16 février, 2007

Rassurer coûte que coûte !

Bien des fois, j'ai envié les médecins qui m'adressent leurs patients ! J'ai souvent rêvé d'avoir, moi aussi, un bel ordonnancier que je pourrais utiliser, pour ne pas être confronté à l'aveu d'impuissance face à un cas, dramatique ou non, pour lequel je me sens impuissant !
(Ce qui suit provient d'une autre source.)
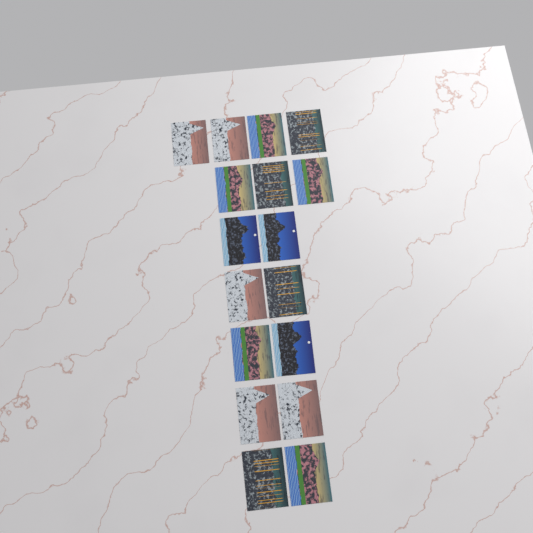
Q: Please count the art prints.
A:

Imaginez un bel ordonnancier, financé par un labo pharmaceutique, qui en plus m'aurait envoyé une belle petite VM en jupe courte et talons hauts (visiteuse médicale), quelle joie ! Etre dérouté face à un cas, mais se dire, qu'on peut encore faire quelque chose, même inutile, en prescrivant n'importe quoi, qu'il s'agisse d'une boîte de paracétamol ou encore d'une batterie de tests complémentaires ! Etre médecin, c'est génial, on botte en touche et on expédie le patient chez un spécialiste qui, lui-même pourra le dégager chez un autre spécialiste et ainsi de suite. Et si le patient meurt, on pourra toujours dire que c'est la faute du tabac : c'est toujours la faute du tabac depuis quelques temps !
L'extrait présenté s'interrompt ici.